Marketeers mapping a marketing strategy

Mapping your marketing strategy

As marketers, we often draw analogies in our content to help our audience to visualise, relate to and better understand the topic at hand. Whilst some analogies are forced, once in a while we strike gold. Funnily enough, it was in the middle of a moor where I realised that marketing strategy involves the same five features or questions as navigational strategy. Simply remember the five Ds of navigation and you’ll be able to map your next marketing strategy in no time!

The five Ds of navigation

In theory, anyone can navigate across a hill, moorland or mountain so long as that person defines five simple features of the adventure. Here’s how you can relate them to the world of marketing to craft your new strategy:

Destination. Have you ever set out for a walk without knowing where you want to end up? Then why would any marketer start to plan, or worse start to execute, without knowing the purpose or ‘end game’ of their efforts? The start of any good marketing strategy is the end point. We need to ask: where do we want to be, what is our goal? It’s arguably the most important, but often the most difficult, question to answer, as it requires forward thinking and a little bit of bravery. If this is a difficult question in your business, then start small. Even the fittest walkers train before they take on a long-distance trail.

Distance. You’re aiming to summit Snowdon, but do you know how far you’ll walk to reach it? To answer accurately you first need to know which of the mountain’s six paths you’re on. You can use the landscape to pinpoint where you are in Snowdonia, just as you can use the market landscape to understand where your business is. It sounds simple, but often involves using frameworks like the SWOT analysis to help us find the answer. Once you have a sense of where your business is today you can estimate a metaphorical ‘distance’ to reach your goal.

Direction. Knowing your destination and distance, you can use a map and compass to decipher the direction of travel. Unfortunately, there isn’t a map for marketing and if there was, you’d probably find too many paths to make sense of. There is no ‘one way’ to do marketing, so this is where you need to make some choices. To simplify the process, think about defining your marketing mix with the four Ps (price, product, place and promotion) to create a roadmap, or direction, you need to follow to reach your destination.
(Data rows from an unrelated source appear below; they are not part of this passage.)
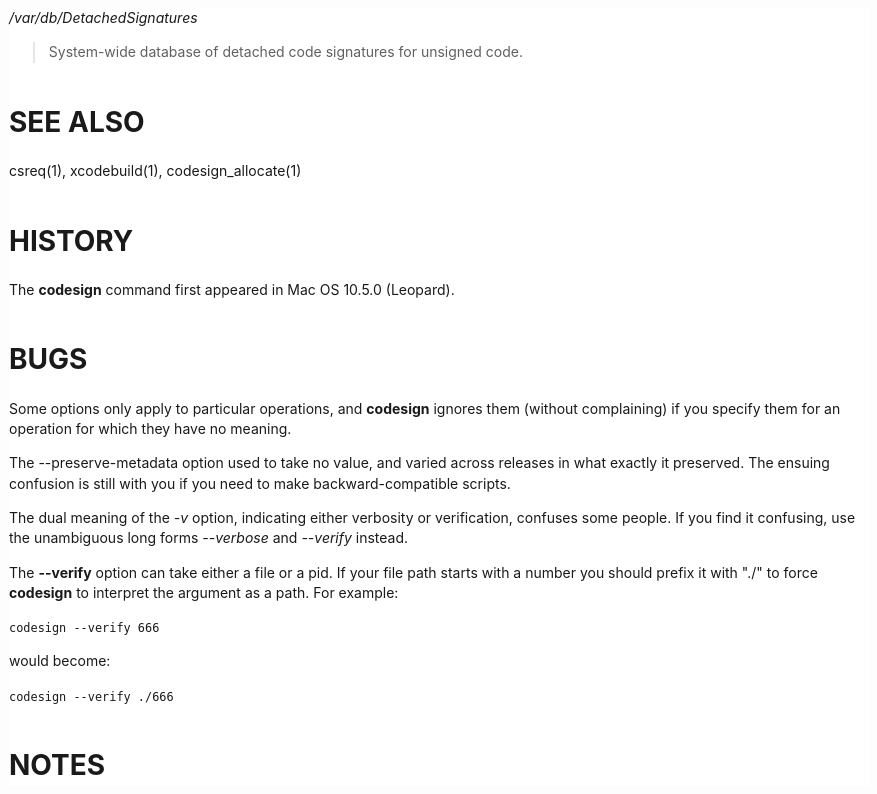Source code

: */var/db/DetachedSignatures*

> System-wide database of detached code signatures for unsigned code.

# SEE ALSO

csreq(1),
xcodebuild(1),
codesign\_allocate(1)

# HISTORY

The
**codesign**
command first appeared in Mac OS 10.5.0 (Leopard).

# BUGS

Some options only apply to particular operations, and
**codesign**
ignores them (without complaining)
if you specify them for an operation for which they have no meaning.

The --preserve-metadata option used to take no value, and varied across releases in what exactly
it preserved. The ensuing confusion is still with you if you need to make backward-compatible
scripts.

The dual meaning of the
*-v*
option, indicating either verbosity or verification, confuses some people. If you find it confusing,
use the unambiguous long forms
*--verbose*
and
*--verify*
instead.

The
**--verify**
option can take either a file or a pid. If your file path starts with a number you should prefix it
with
"./"
to force
**codesign**
to interpret the argument as a path. For example:

	codesign --verify 666

would become:

	codesign --verify ./666

# NOTES
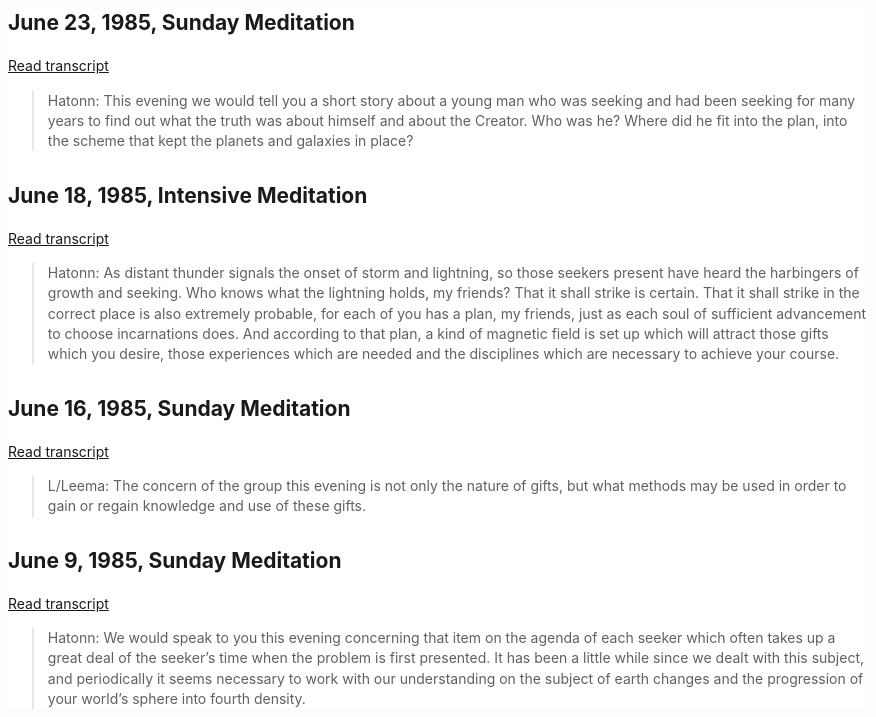 [<i class="fas fa-file-pdf"></i>](http://llresearch.org/transcripts/issues/1985/1985_0630.pdf) [<i class="fas fa-external-link-alt"></i>](http://llresearch.org/transcripts/issues/1985/1985_0630.aspx)
 

## June 23, 1985, Sunday Meditation


[Read transcript](en/1985/1985_0623)

> Hatonn: This evening we would tell you a short story about a young man who was seeking and had been seeking for many years to find out what the truth was about himself and about the Creator. Who was he? Where did he fit into the plan, into the scheme that kept the planets and galaxies in place?

[<i class="fas fa-file-pdf"></i>](http://llresearch.org/transcripts/issues/1985/1985_0623.pdf) [<i class="fas fa-external-link-alt"></i>](http://llresearch.org/transcripts/issues/1985/1985_0623.aspx)
 

## June 18, 1985, Intensive Meditation


[Read transcript](en/1985/1985_0618)

> Hatonn: As distant thunder signals the onset of storm and lightning, so those seekers present have heard the harbingers of growth and seeking. Who knows what the lightning holds, my friends? That it shall strike is certain. That it shall strike in the correct place is also extremely probable, for each of you has a plan, my friends, just as each soul of sufficient advancement to choose incarnations does. And according to that plan, a kind of magnetic field is set up which will attract those gifts which you desire, those experiences which are needed and the disciplines which are necessary to achieve your course.

[<i class="fas fa-file-pdf"></i>](http://llresearch.org/transcripts/issues/1985/1985_0618.pdf) [<i class="fas fa-external-link-alt"></i>](http://llresearch.org/transcripts/issues/1985/1985_0618.aspx)
 

## June 16, 1985, Sunday Meditation


[Read transcript](en/1985/1985_0616)

> L/Leema: The concern of the group this evening is not only the nature of gifts, but what methods may be used in order to gain or regain knowledge and use of these gifts.

[<i class="fas fa-file-pdf"></i>](http://llresearch.org/transcripts/issues/1985/1985_0616.pdf) [<i class="fas fa-external-link-alt"></i>](http://llresearch.org/transcripts/issues/1985/1985_0616.aspx)
 

## June 9, 1985, Sunday Meditation


[Read transcript](en/1985/1985_0609)

> Hatonn: We would speak to you this evening concerning that item on the agenda of each seeker which often takes up a great deal of the seeker’s time when the problem is first presented. It has been a little while since we dealt with this subject, and periodically it seems necessary to work with our understanding on the subject of earth changes and the progression of your world’s sphere into fourth density.

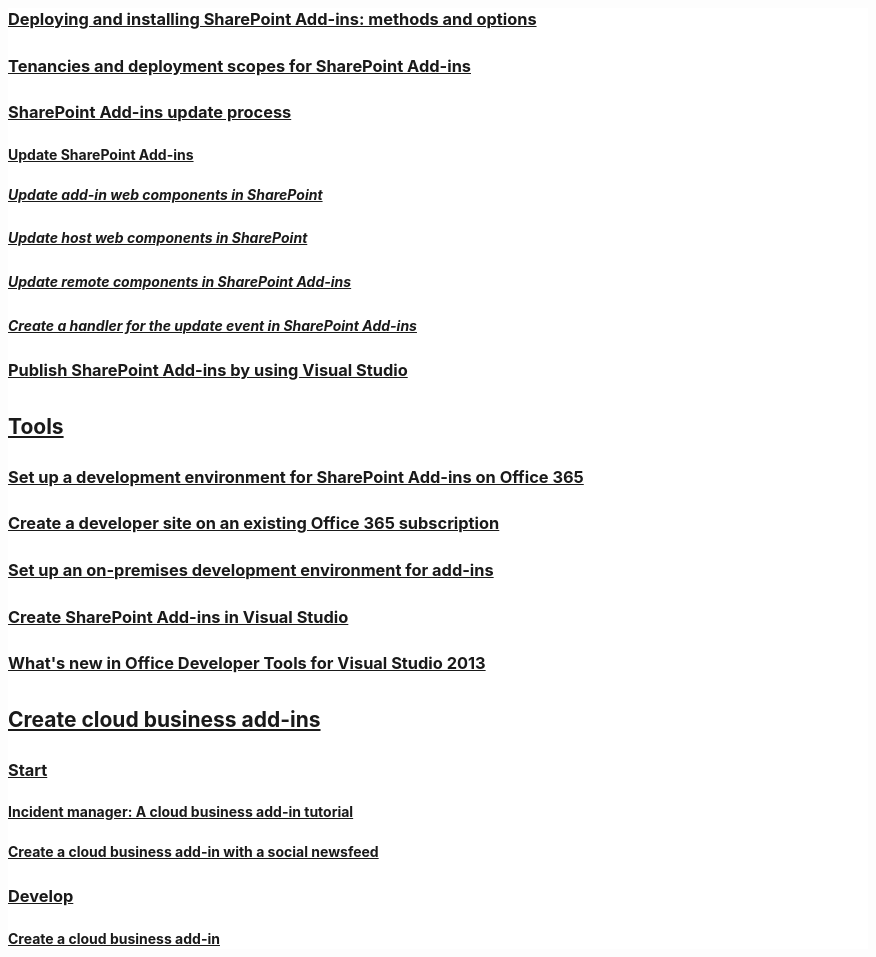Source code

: ### [Deploying and installing SharePoint Add-ins: methods and options](sp-add-ins/deploying-and-installing-sharepoint-add-ins-methods-and-options.md)
### [Tenancies and deployment scopes for SharePoint Add-ins](sp-add-ins/tenancies-and-deployment-scopes-for-sharepoint-add-ins.md)
### [SharePoint Add-ins update process](sp-add-ins/sharepoint-add-ins-update-process.md)
#### [Update SharePoint Add-ins](sp-add-ins/update-sharepoint-add-ins.md)
##### [Update add-in web components in SharePoint](sp-add-ins/update-add-in-web-components-in-sharepoint.md)
##### [Update host web components in SharePoint](sp-add-ins/update-host-web-components-in-sharepoint.md)
##### [Update remote components in SharePoint Add-ins](sp-add-ins/update-remote-components-in-sharepoint-add-ins.md)
##### [Create a handler for the update event in SharePoint Add-ins](sp-add-ins/create-a-handler-for-the-update-event-in-sharepoint-add-ins.md)
### [Publish SharePoint Add-ins by using Visual Studio](sp-add-ins/publish-sharepoint-add-ins-by-using-visual-studio.md)
## [Tools](sp-add-ins/tools-and-environments-for-developing-sharepoint-add-ins.md)
### [Set up a development environment for SharePoint Add-ins on Office 365](sp-add-ins/set-up-a-development-environment-for-sharepoint-add-ins-on-office-365.md)
### [Create a developer site on an existing Office 365 subscription](sp-add-ins/create-a-developer-site-on-an-existing-office-365-subscription.md)
### [Set up an on-premises development environment for add-ins](sp-add-ins/set-up-an-on-premises-development-environment-for-sharepoint-add-ins.md)
### [Create SharePoint Add-ins in Visual Studio](sp-add-ins/create-sharepoint-add-ins-in-visual-studio.md)
### [What's new in Office Developer Tools for Visual Studio 2013](sp-add-ins/what-s-new-in-office-developer-tools-for-visual-studio-2013.md)
## [Create cloud business add-ins](sp-add-ins/create-cloud-business-add-ins.md)
### [Start](sp-add-ins/get-started-developing-cloud-business-add-ins.md)
#### [Incident manager: A cloud business add-in tutorial](sp-add-ins/incident-manager-a-cloud-business-add-in-tutorial.md)
#### [Create a cloud business add-in with a social newsfeed](sp-add-ins/create-a-cloud-business-add-in-with-a-social-newsfeed.md)
### [Develop](sp-add-ins/develop-cloud-business-add-ins.md)
#### [Create a cloud business add-in](sp-add-ins/create-a-cloud-business-add-in.md)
Duration. As a walker, you can control and change the duration of your journey by altering your pace, but you’re also influenced by the terrain, the weather conditions and many more factors. Similarly, as a marketer you’ll have some capacity to influence the speed of your journey by tapping into available resources, but there will be external forces at play too, such as the economic climate and legislation. Creating SMART goals can help to estimate your intended duration.

Description. In the great outdoors we’re trained to look for ticking-off features that let us know that we’re on the right path towards our destination. If we don’t see these features along the way, we need to stop to course correct, often resulting in a change to our original route plan. In marketing, we need to have an awareness of what we expect to see or experience on our journey to success. You might want to note these as metrics, which let you know whether you’re on track. Think about the milestones in your marketing plan that will alert you to course correct before it’s too late.


In reality, both marketing strategy and outdoor navigation require skill and experience to execute successfully. You can have the best book on these topics to hand and still struggle to apply the learnings. To succeed, you’ll need to practice, practice and practice some more.

It’s also natural that we’re tempted in both these fields of expertise to capitalise on new technologies to help us. However, experience tells us that the pen-and-paper (or map-and-compass) method is irreplaceable as foundational knowledge, which should be enhanced rather than replaced by the shiny new tools on the market. As most marketers and navigators will attest, it’s the blend of human skill with new technology that will prevail.